Task data
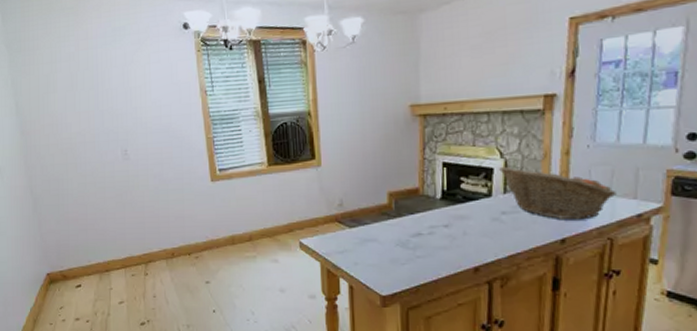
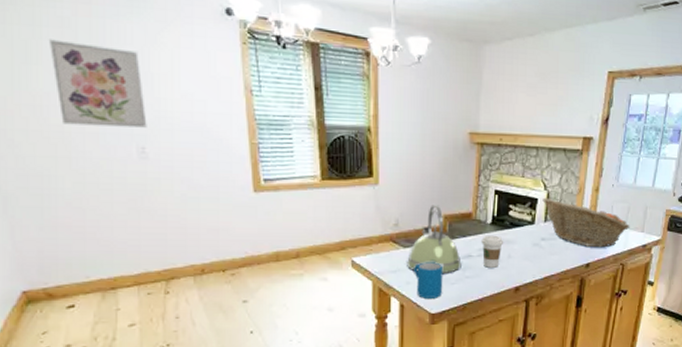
wall art: none [62,71,128,137] -> present [50,39,147,128]
kettle: none [353,182,411,253] -> present [407,205,462,273]
mug: none [361,242,393,280] -> present [414,262,444,298]
coffee cup: none [431,210,458,246] -> present [481,235,504,268]

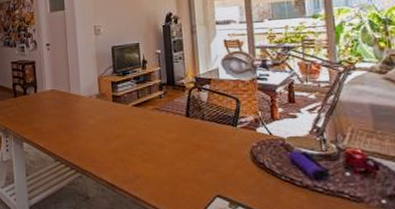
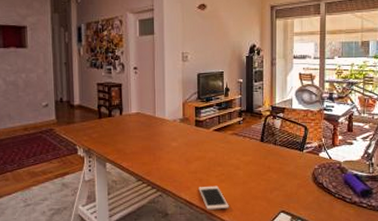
cell phone: none [120,166,156,193] -> present [198,185,229,210]

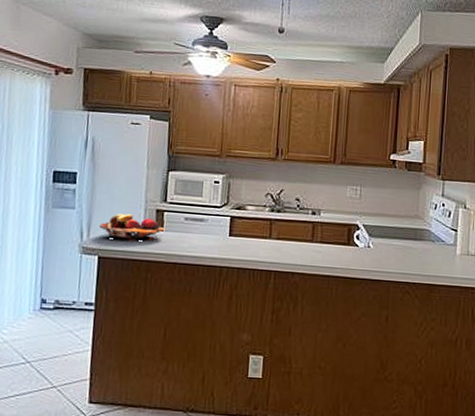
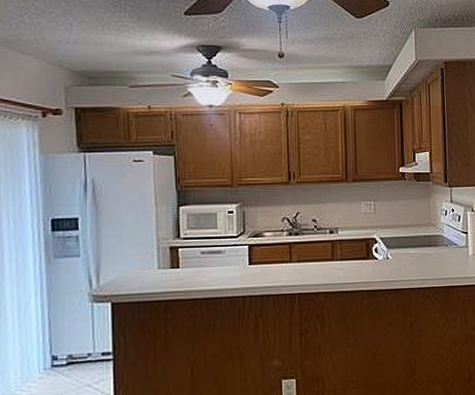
fruit basket: present [100,213,164,241] -> none [110,255,180,283]

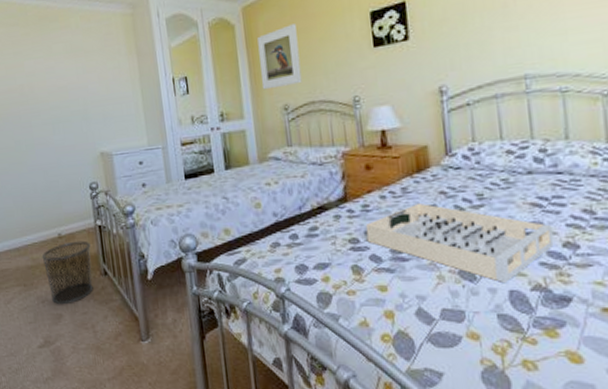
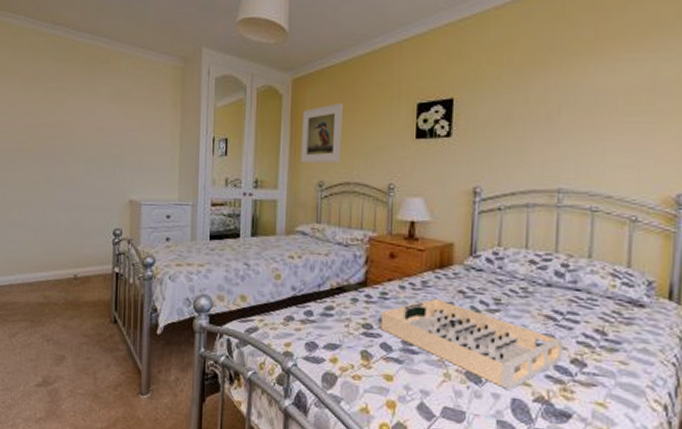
waste bin: present [42,240,93,305] -> none [54,284,105,347]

How to complete this task
The line containing "mug: none [361,242,393,280]" and every line after it, through the end of the records, are what you should retype exactly. Do not include the pictures.

Problem solution
mug: none [361,242,393,280] -> present [414,262,444,298]
coffee cup: none [431,210,458,246] -> present [481,235,504,268]

cell phone: none [120,166,156,193] -> present [198,185,229,210]

fruit basket: present [100,213,164,241] -> none [110,255,180,283]

waste bin: present [42,240,93,305] -> none [54,284,105,347]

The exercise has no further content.